* Exercise details
Print out each entry below in full, exactly as given, excluding pictures.

* Page layout parsing data
□ □ □ □ □ □ □
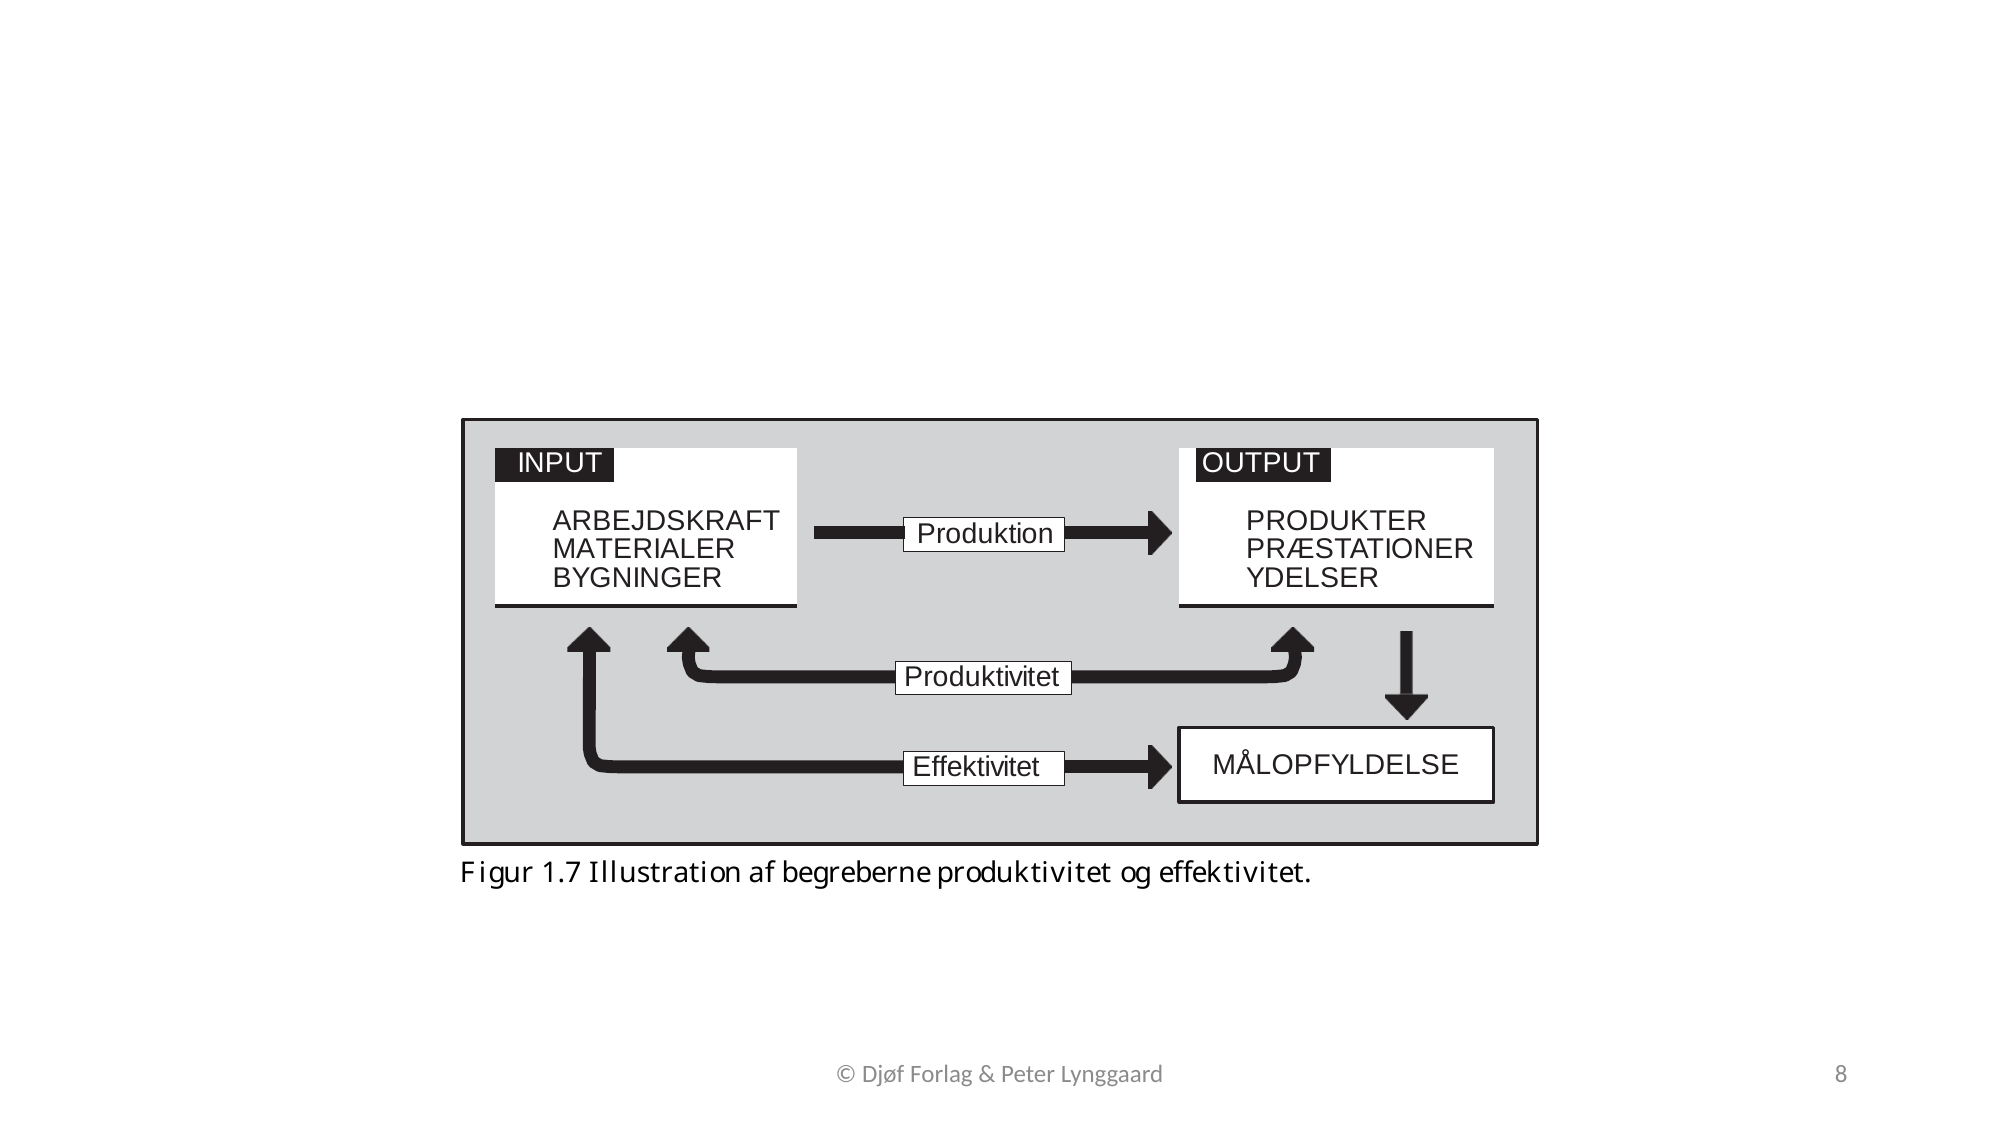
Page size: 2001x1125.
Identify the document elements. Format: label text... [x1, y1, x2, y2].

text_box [446, 402, 1554, 911]
slide_number 8 [1412, 1042, 1863, 1103]
footer © Djøf Forlag & Peter Lynggaard [662, 1042, 1338, 1103]
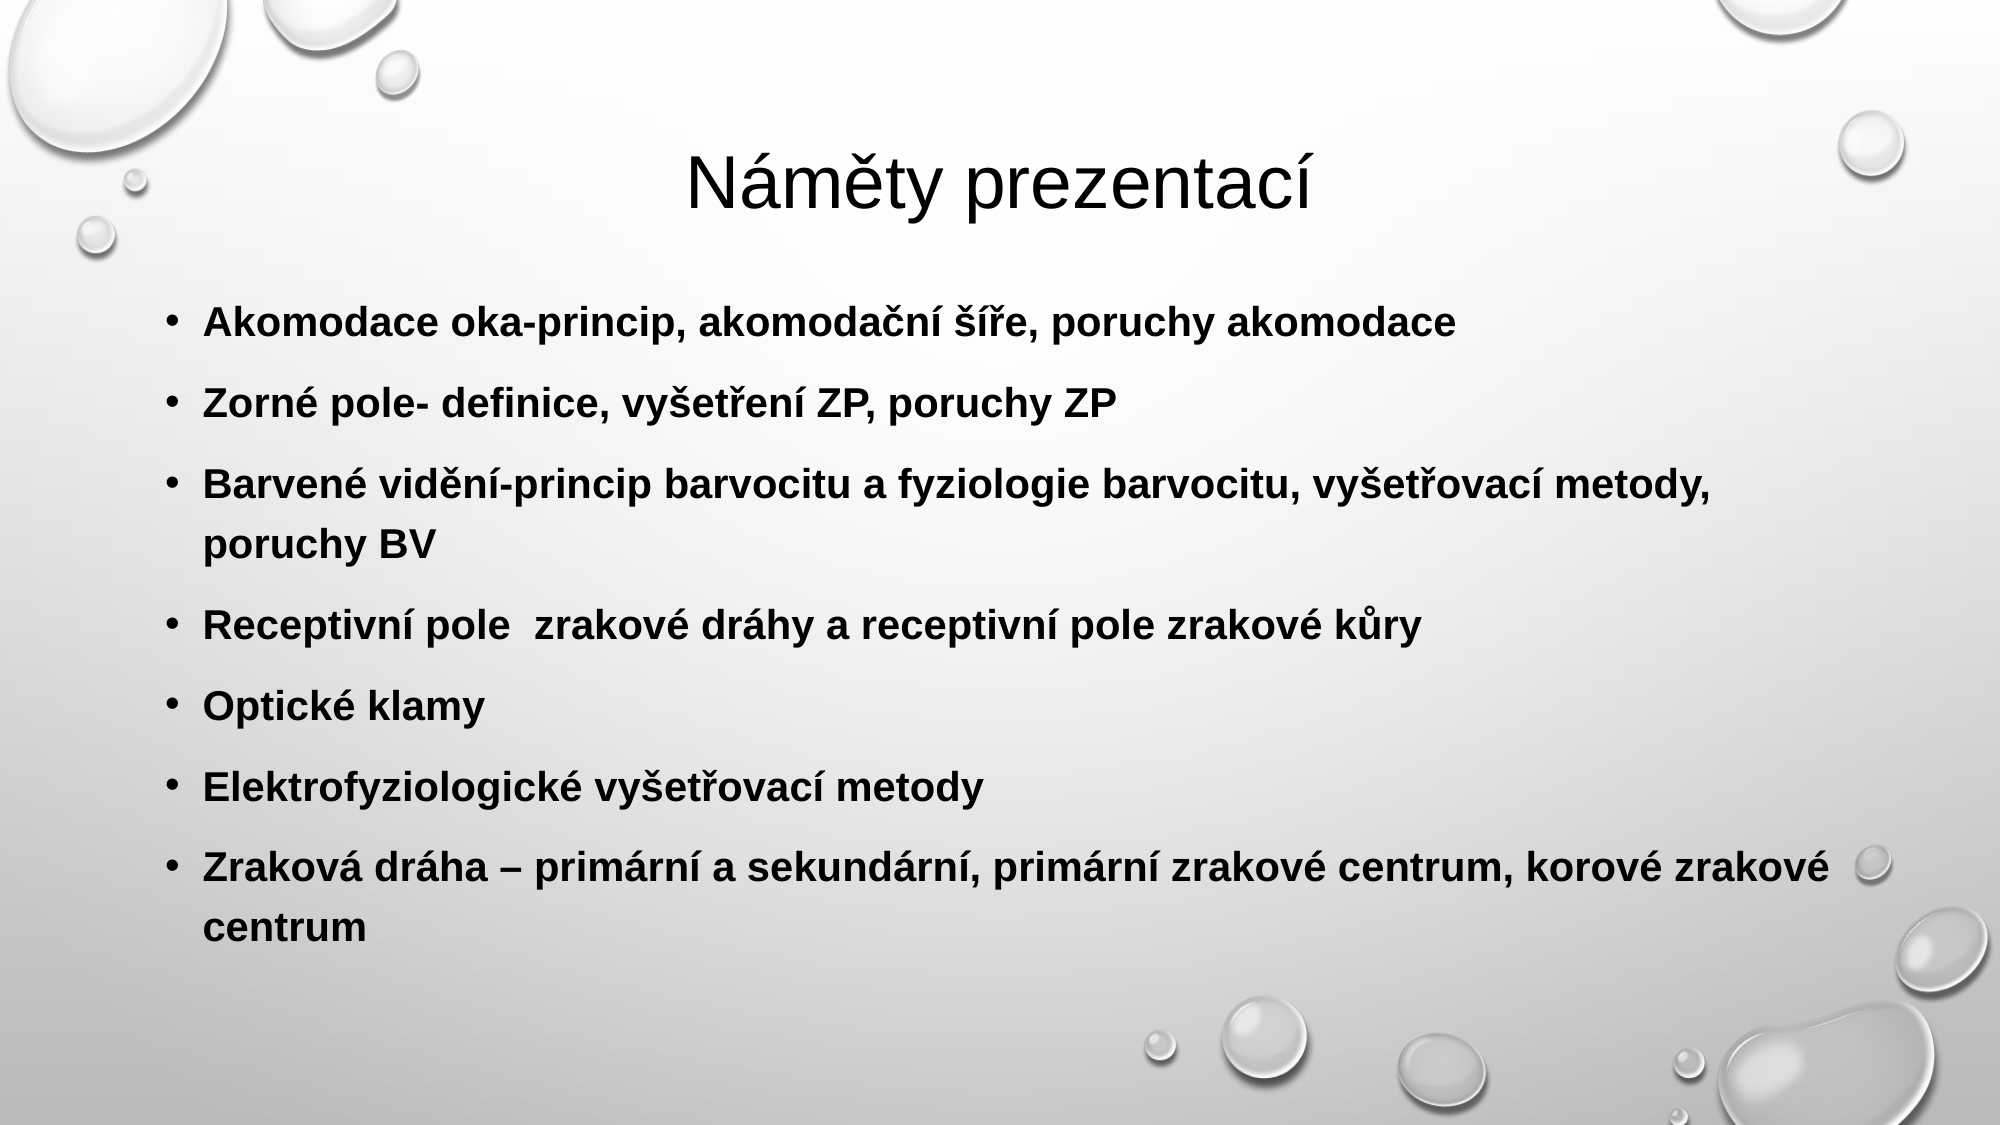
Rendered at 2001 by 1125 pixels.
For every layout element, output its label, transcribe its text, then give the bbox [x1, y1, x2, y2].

picture [0, 0, 2000, 1125]
title Náměty prezentací [149, 101, 1851, 267]
list Akomodace oka-princip, akomodační šíře, poruchy akomodace Zorné pole- definice, vyšetření ZP, poruchy ZP Barvené vidění-princip barvocitu a fyziologie barvocitu, vyšetřovací metody, poruchy BV Receptivní pole zrakové dráhy a receptivní pole zrakové kůry Optické klamy Elektrofyziologické vyšetřovací metody Zraková dráha – primární a sekundární, primární zrakové centrum, korové zrakové centrum [150, 277, 1851, 1013]
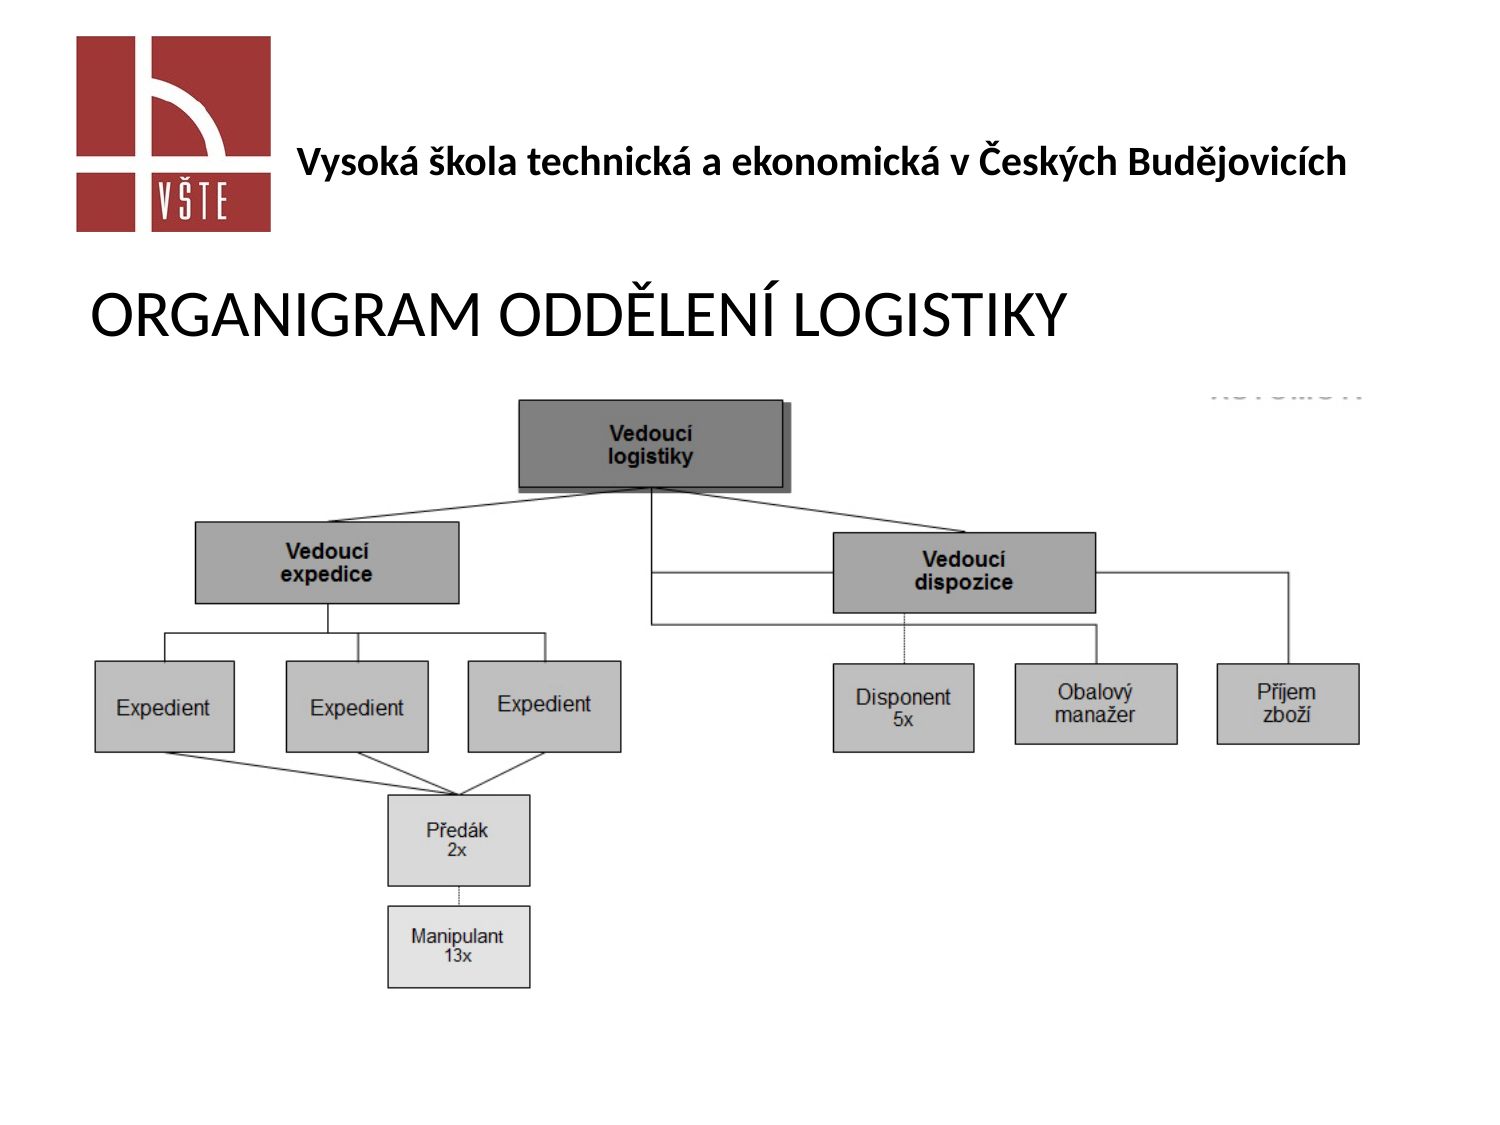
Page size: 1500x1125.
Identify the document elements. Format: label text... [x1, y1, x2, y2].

title Vysoká škola technická a ekonomická v Českých Budějovicích [275, 45, 1425, 233]
picture [88, 396, 1368, 998]
list ORGANIGRAM ODDĚLENÍ LOGISTIKY [75, 262, 1425, 1005]
picture [76, 36, 271, 232]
□ □ □ □ □ □ □
* Response to the exercise
Page size: 2001x1125.
Identify the document elements. Format: label text... [x1, y1, x2, y2].

text_box [446, 402, 1554, 911]
slide_number 8 [1412, 1042, 1863, 1103]
footer © Djøf Forlag & Peter Lynggaard [662, 1042, 1338, 1103]
Rendered at 2001 by 1125 pixels.
For every layout element, output its label, transcribe its text, then give the bbox [x1, y1, x2, y2].

picture [0, 0, 2000, 1125]
title Náměty prezentací [149, 101, 1851, 267]
list Akomodace oka-princip, akomodační šíře, poruchy akomodace Zorné pole- definice, vyšetření ZP, poruchy ZP Barvené vidění-princip barvocitu a fyziologie barvocitu, vyšetřovací metody, poruchy BV Receptivní pole zrakové dráhy a receptivní pole zrakové kůry Optické klamy Elektrofyziologické vyšetřovací metody Zraková dráha – primární a sekundární, primární zrakové centrum, korové zrakové centrum [150, 277, 1851, 1013]
Page size: 1500x1125.
Identify the document elements. Format: label text... [x1, y1, x2, y2].

title Vysoká škola technická a ekonomická v Českých Budějovicích [275, 45, 1425, 233]
picture [88, 396, 1368, 998]
list ORGANIGRAM ODDĚLENÍ LOGISTIKY [75, 262, 1425, 1005]
picture [76, 36, 271, 232]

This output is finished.